■ **Problem requirements**
Which lines in the records below contain the word "that"? Return each of them.
========================================
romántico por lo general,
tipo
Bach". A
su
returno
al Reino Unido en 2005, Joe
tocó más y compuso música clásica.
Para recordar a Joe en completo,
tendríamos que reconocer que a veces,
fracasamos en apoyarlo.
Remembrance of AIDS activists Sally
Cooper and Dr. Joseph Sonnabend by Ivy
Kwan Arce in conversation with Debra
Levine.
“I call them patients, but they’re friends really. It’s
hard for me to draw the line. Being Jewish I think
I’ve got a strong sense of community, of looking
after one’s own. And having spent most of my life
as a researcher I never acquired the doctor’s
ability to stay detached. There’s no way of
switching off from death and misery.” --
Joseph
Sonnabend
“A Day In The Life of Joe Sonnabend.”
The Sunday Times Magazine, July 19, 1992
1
========================================
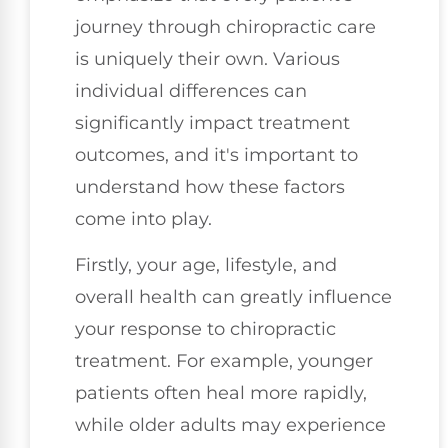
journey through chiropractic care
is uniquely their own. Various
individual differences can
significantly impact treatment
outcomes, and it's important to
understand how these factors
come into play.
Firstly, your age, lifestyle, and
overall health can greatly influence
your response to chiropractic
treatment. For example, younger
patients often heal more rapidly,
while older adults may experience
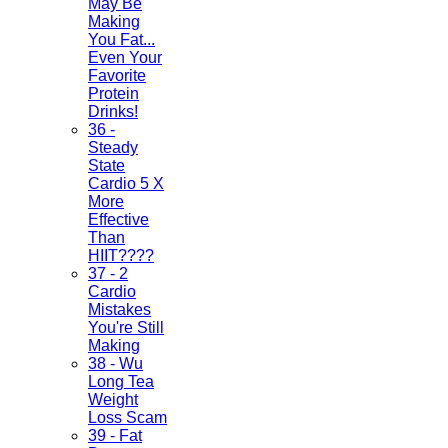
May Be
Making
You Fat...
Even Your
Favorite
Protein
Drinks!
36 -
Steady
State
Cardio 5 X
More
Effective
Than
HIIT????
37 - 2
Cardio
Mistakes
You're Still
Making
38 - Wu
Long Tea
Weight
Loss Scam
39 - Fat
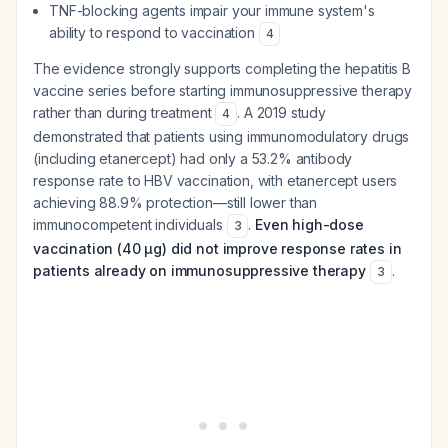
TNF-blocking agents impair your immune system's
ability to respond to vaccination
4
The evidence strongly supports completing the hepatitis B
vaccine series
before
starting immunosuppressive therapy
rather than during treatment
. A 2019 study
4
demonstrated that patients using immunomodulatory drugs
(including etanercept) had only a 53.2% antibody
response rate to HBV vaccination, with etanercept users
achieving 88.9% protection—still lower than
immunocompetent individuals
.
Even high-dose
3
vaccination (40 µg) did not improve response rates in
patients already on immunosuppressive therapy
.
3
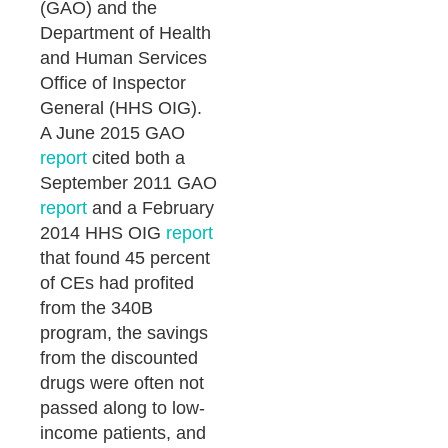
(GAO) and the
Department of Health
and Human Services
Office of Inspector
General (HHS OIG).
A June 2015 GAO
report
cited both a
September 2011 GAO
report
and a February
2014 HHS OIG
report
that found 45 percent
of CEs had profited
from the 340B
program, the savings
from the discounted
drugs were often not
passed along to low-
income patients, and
========================================
■ **Reply to the task**
demonstrated that patients using immunomodulatory drugs
that found 45 percent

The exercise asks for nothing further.